Language debates fascinate me. My local hockey team gets me going, whether winning or losing. Now both interests are combined.
You may not have heard, but the appointment of new Habs coach Randy Cunneyworth is creating quite the stir in Quebec. So much so that it has become a question of politics. In his editorial, Henry Aubin, journalist for the Montreal Gazette, writes strong words to this effect:
The club’s federalist ownership is inadvertently blowing fresh oxygen on the cooling embers of sovereignist fervour. Defence of the language is what powered sovereignty in the 1970s, and Molson’s Canadiens could be on their way to replacing Eaton’s – whose salespeople spoke only English, legend has it – as the iconic symbol of anglo insensitivity.

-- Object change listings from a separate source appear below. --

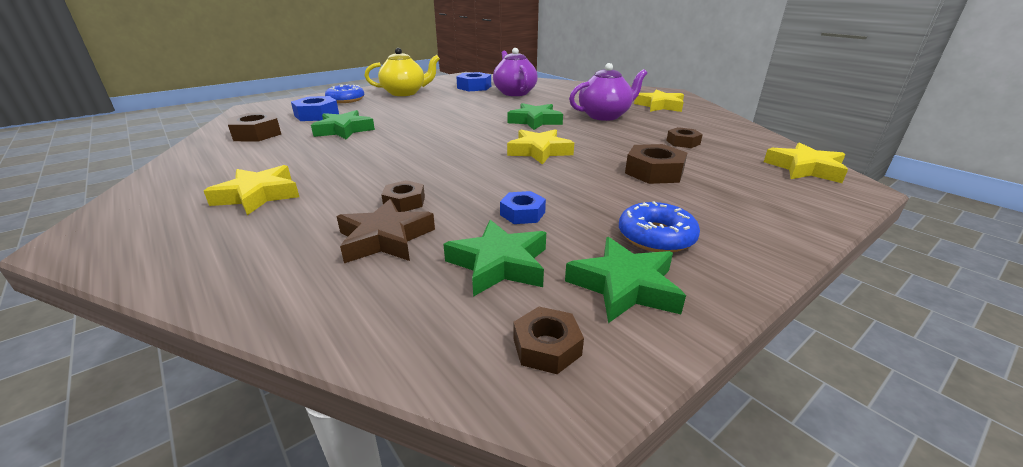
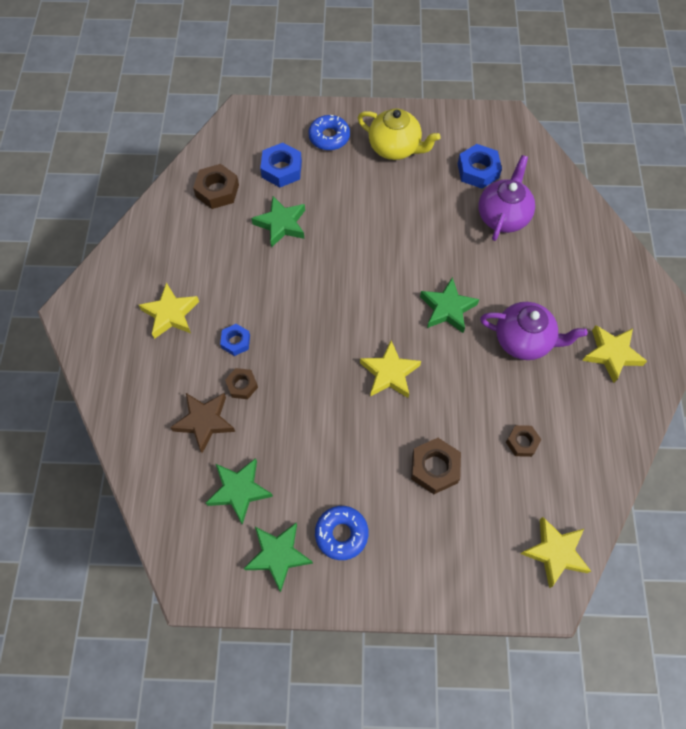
camera: 40 degrees right, 35 degrees up
blue nut [500,191,546,224] -> blue nut moved to [220,324,250,356]
brown nut [513,307,584,374] -> none

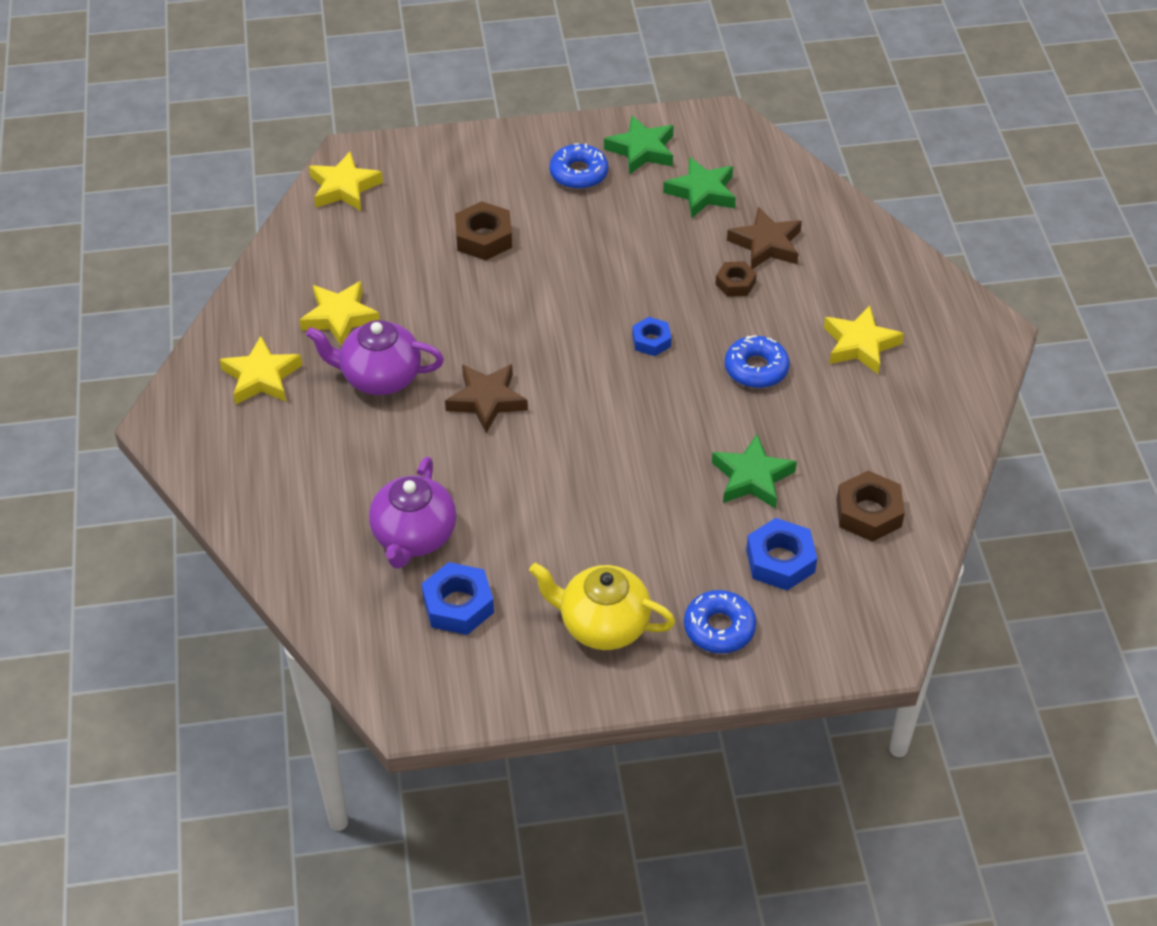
camera: 170 degrees right, 15 degrees down
blue nut [220,324,250,356] -> blue nut moved to [632,317,671,356]
yellow star [360,340,421,398] -> yellow star moved to [299,281,380,347]
green star [420,277,479,333] -> brown star [445,364,528,433]
brown nut [506,425,541,457] -> none
none -> blue donut [725,335,789,388]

Apart from all the cultural, political and social issues raised by Mr. Cunneyworth’s hiring, what about the legal aspects of all this? If someone has the talent/necessary skills/qualifications to lead a team to the Stanley Cup (one of the most important tasks in a head coach job description), does/should language mean as much? Or can it be said to be a job requirement? Is there an element of discrimination in all of this? My colleague, Gabriel Granatstein, wrote an interesting piece on the issue of the French language and hockey players in a different blog posting last year.
I certainly look forward to seeing the outcome of this debate.